The mobile sites of Business Insider, The Atlantic and Wired, for example, all display 300 x 250 banners directly below their navigation bars, above their article headlines.
“The topmost region is quickly becoming a well-regarded ‘safe zone,’” said Dan Saltzman, director of user experience at EffectiveUI, a design consulting firm. “As new scrolling paradigms and fixed bottom nav areas have become more popular, the top area provides a sure spot for true impressions.” Still, he added, mobile ad placement remains a moving target for publishers.
Other publishers have gone in the opposite direction by placing ads further down the page. On Forbes’ mobile site, ads are coded to appear below the third and fifth paragraph of every story (Digiday takes a similar approach). Others, such as Quartz, display them between articles in its continuous scroll. From a viewability perspective, this makes more sense.
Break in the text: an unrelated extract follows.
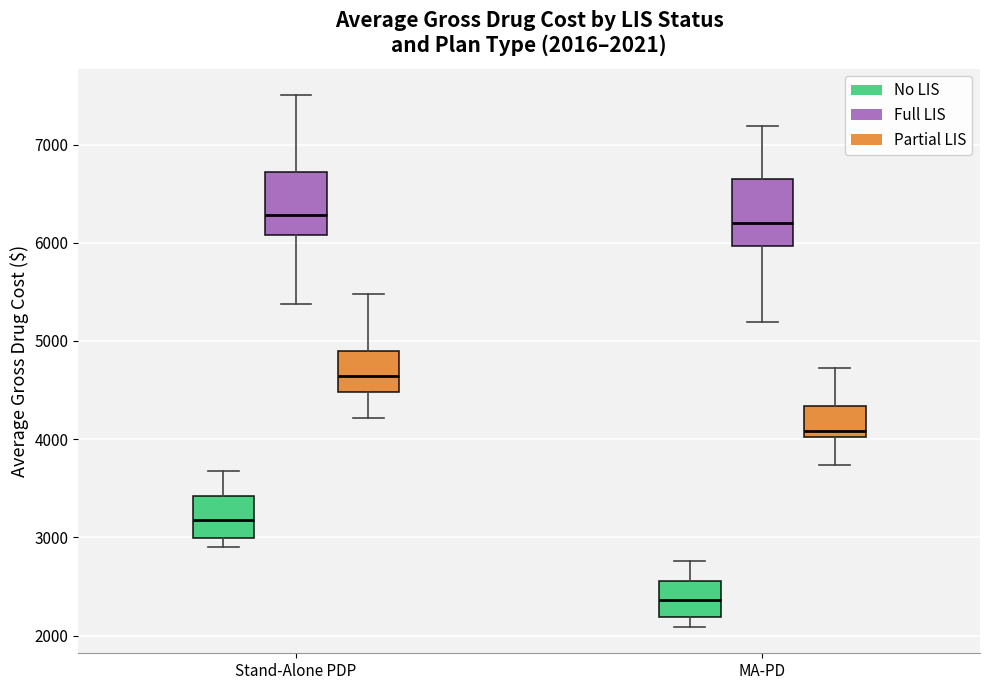

Which box has the lowest median line?

MA-PD (No LIS)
Because mobile screens encourage rapid swiping and scrolling, ads often load long after readers have a chance to actually see them.
The bottom line: When it comes to the optimal mobile ad placement, there’s no standard.
“Publishers are doing what they always do, which is look at their competitors and copying what they see other people doing without knowing what’s effective,” said Dan Maccarone, CEO of design firm Charming Robot. “At the same time, they are also really trying to figure this stuff out. A lot of these publishers are experimenting with things right now and seeing what sticks — like throwing spaghetti at the wall, really.”